In most of Europe the early Christian practice of having a distinct baptistery building, useful when large numbers of adult catechumens were being instructed and then baptised in groups by immersion, had lapsed by the Late Middle Ages, when baptisms were normally of infants, and used sprinkling with holy water rather than immersion. Instead, smaller fonts were placed inside the church. But in north Italy separate baptisteries revived, probably largely as an expression of civic pride, placed beside the cathedral, and often with a separate campanile or bell-tower.

Among the more spectacular Romanesque and Gothic examples, the Florence Baptistery was built between 1059 and 1128, the Parma Baptistery was begun in 1196, Pistoia in 1303; all these have octagonal exteriors. The Siena Baptistery was begun in 1316, then left incomplete some decades later.
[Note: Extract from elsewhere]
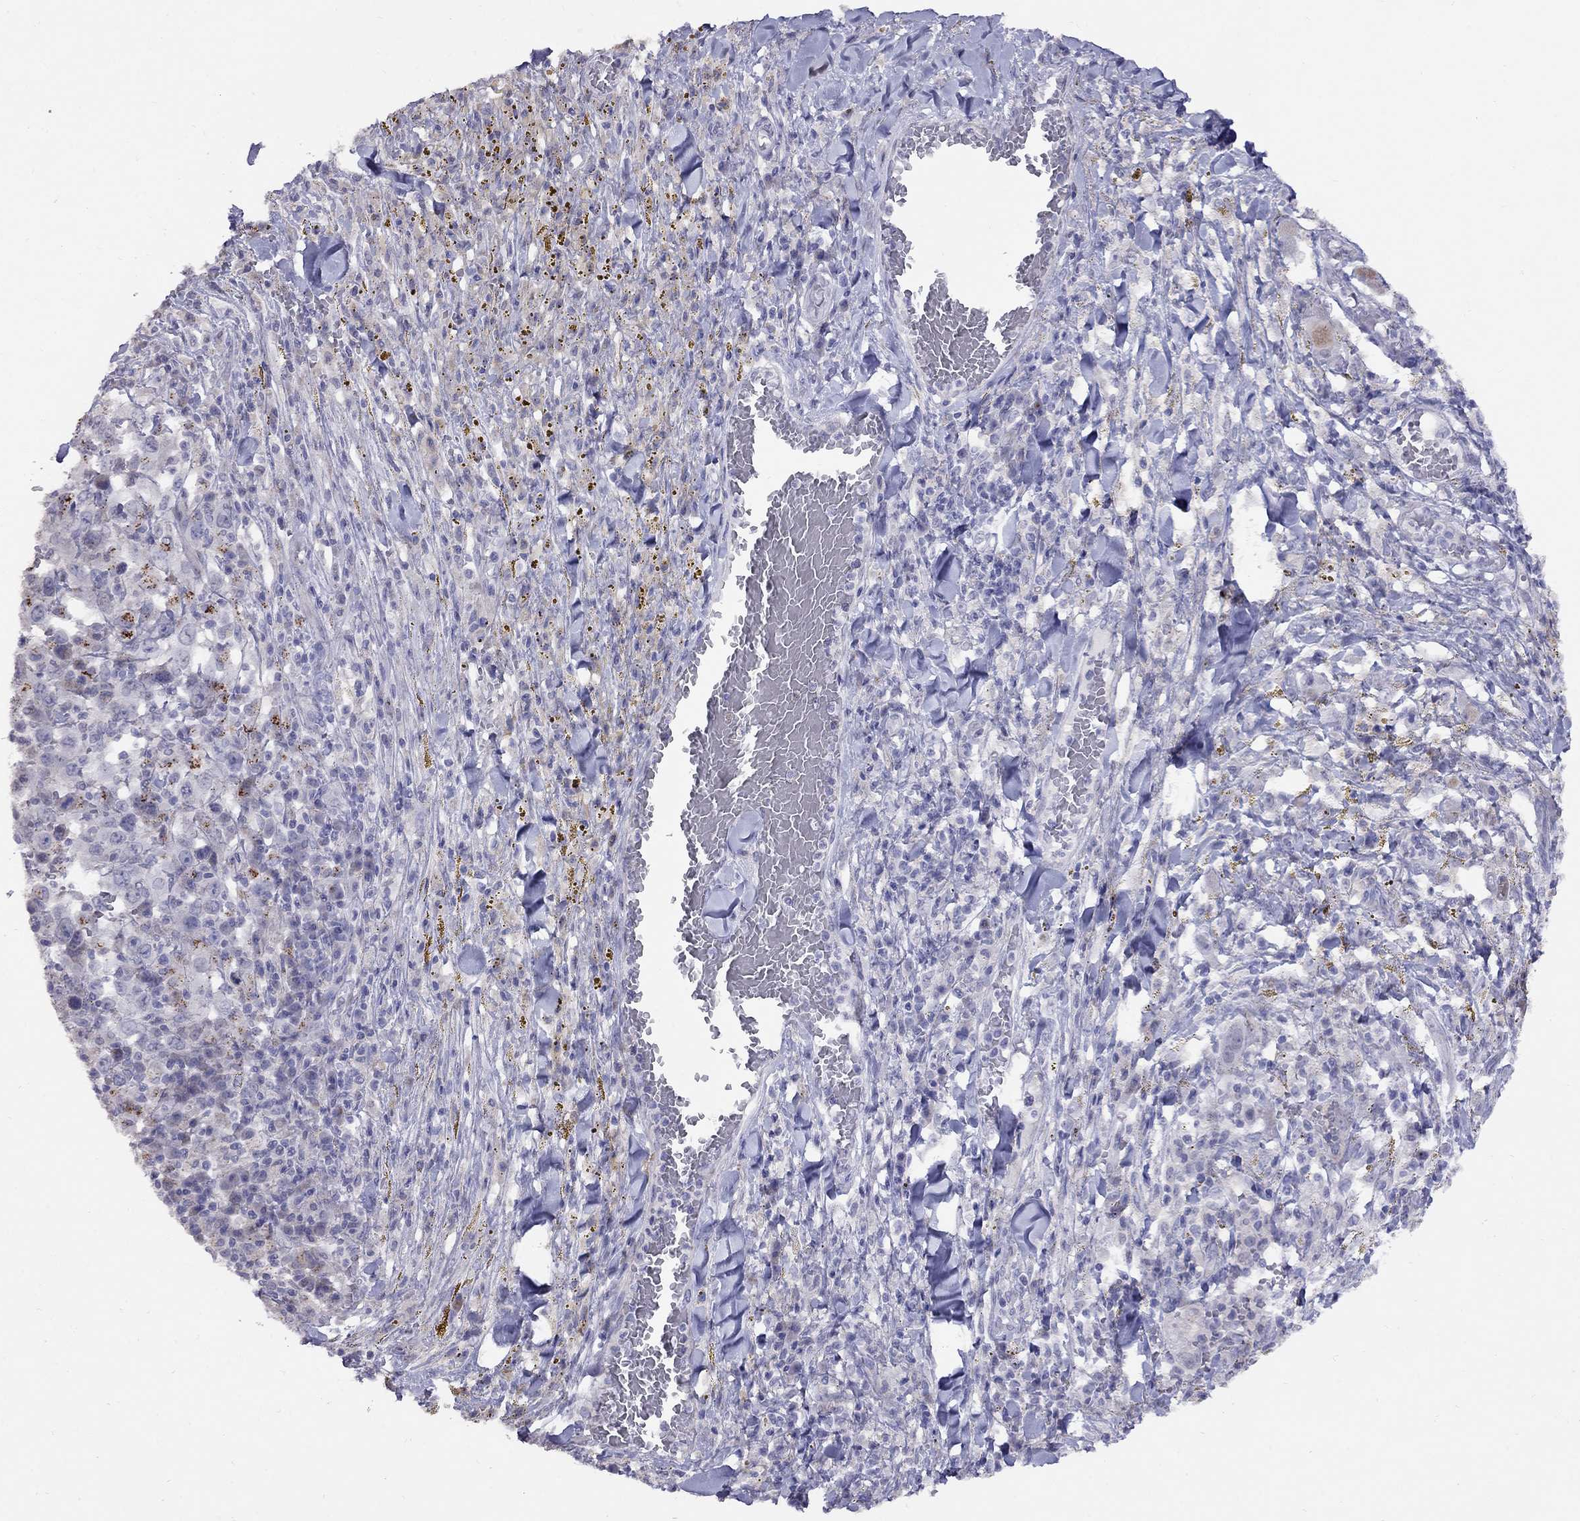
{"staining": {"intensity": "negative", "quantity": "none", "location": "none"}, "tissue": "melanoma", "cell_type": "Tumor cells", "image_type": "cancer", "snomed": [{"axis": "morphology", "description": "Malignant melanoma, NOS"}, {"axis": "topography", "description": "Skin"}], "caption": "Melanoma was stained to show a protein in brown. There is no significant positivity in tumor cells.", "gene": "MAGEB4", "patient": {"sex": "female", "age": 91}}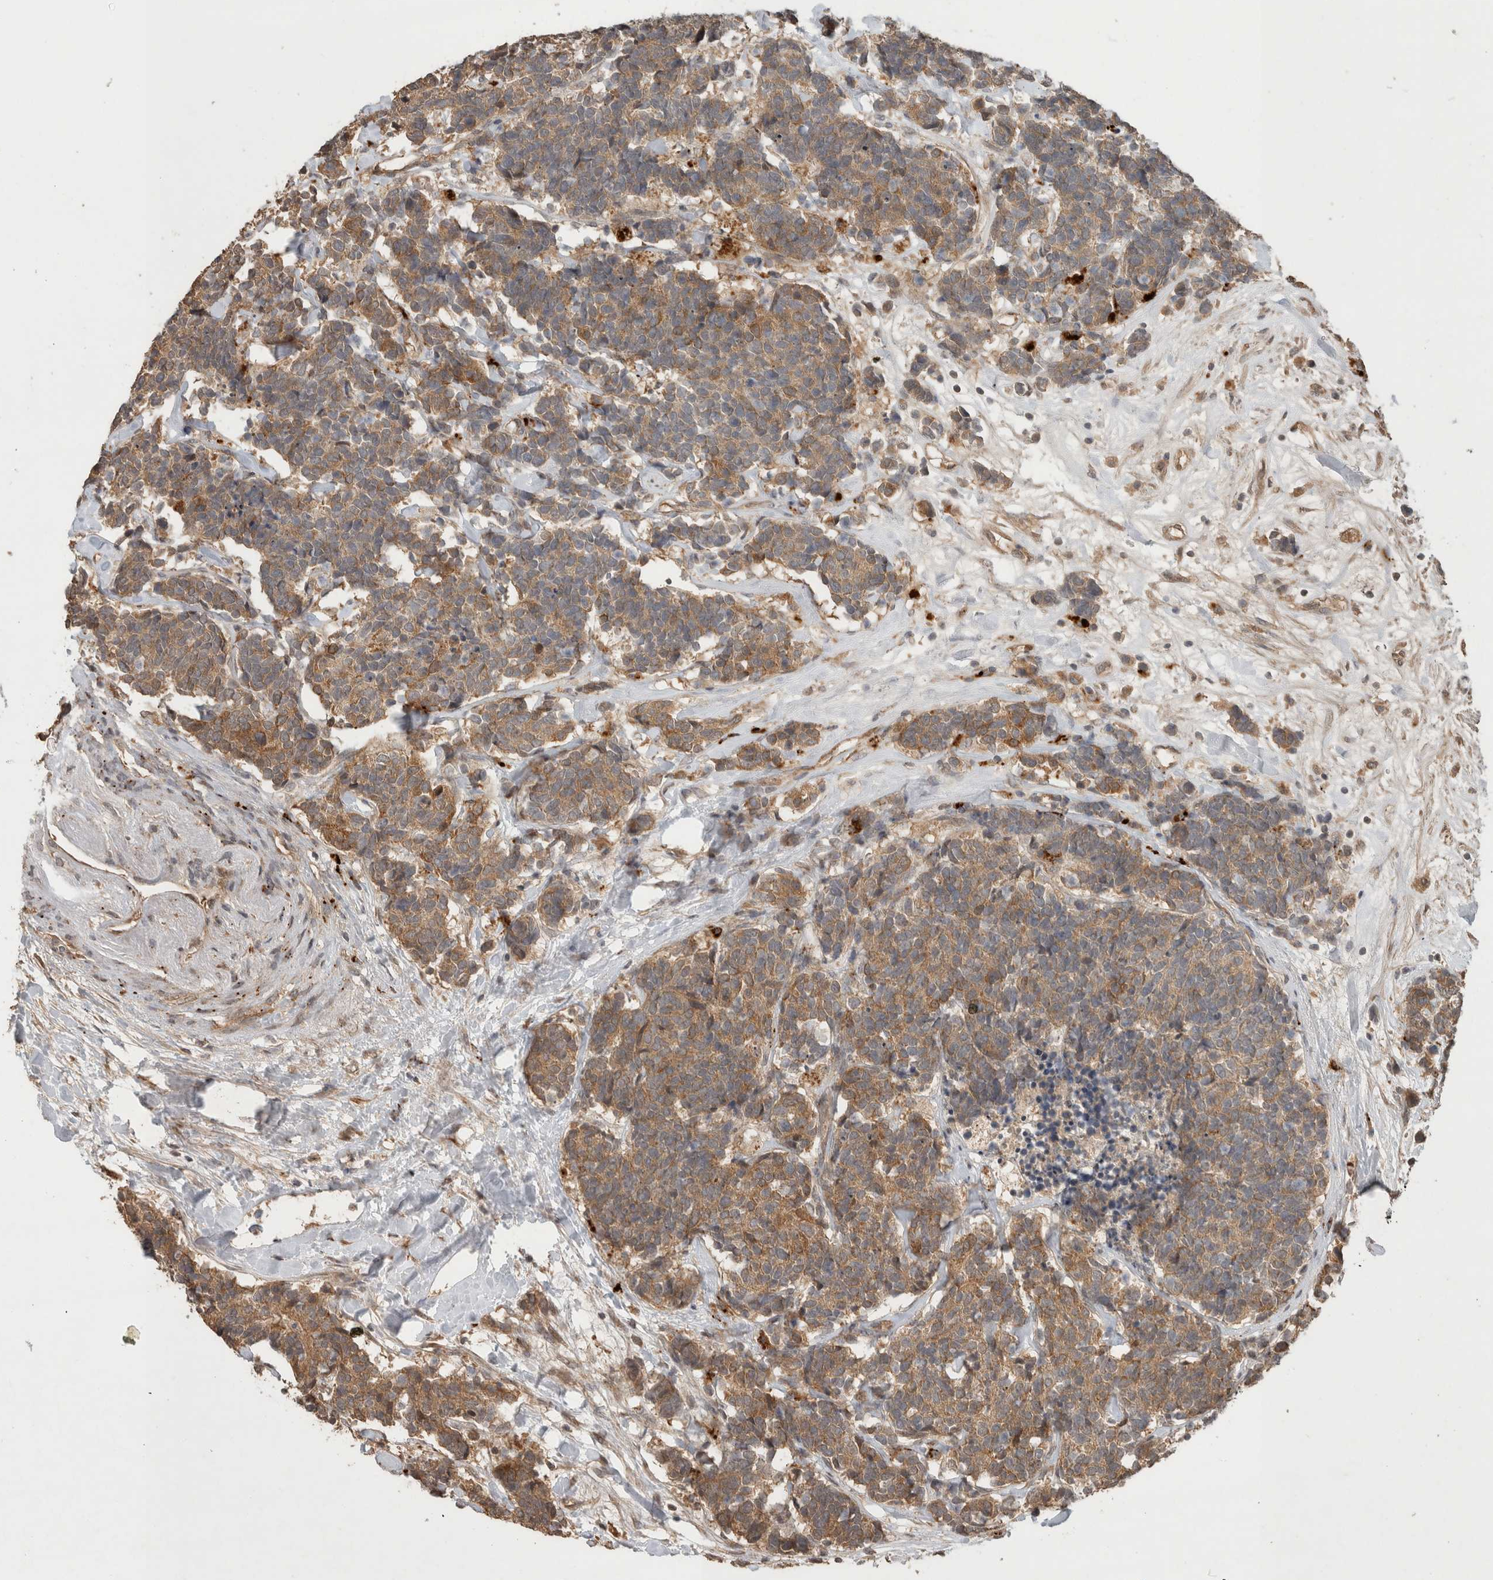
{"staining": {"intensity": "moderate", "quantity": ">75%", "location": "cytoplasmic/membranous"}, "tissue": "carcinoid", "cell_type": "Tumor cells", "image_type": "cancer", "snomed": [{"axis": "morphology", "description": "Carcinoma, NOS"}, {"axis": "morphology", "description": "Carcinoid, malignant, NOS"}, {"axis": "topography", "description": "Urinary bladder"}], "caption": "Tumor cells reveal medium levels of moderate cytoplasmic/membranous positivity in approximately >75% of cells in carcinoid.", "gene": "PITPNC1", "patient": {"sex": "male", "age": 57}}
In Pisa the baptistery's hexagonal pulpit closes a "contrapuntal rhythm" of geometrical shapes: the baptistery itself is circular, the altar enclosure rectangular, the font (1246) octagonal, and internally "the conical inner dome stands on a dodecagon". Apart from the "still, mathematical dance of architectural form", these numbers were probably understood as having a religious significance.

== Replica ==
The Weston Cast Court in the Victoria and Albert Museum in London has a full-scale replica plaster cast, with paint, made in 1864 by Messrs Franchi & Son of London and bought for £116 13s 4d.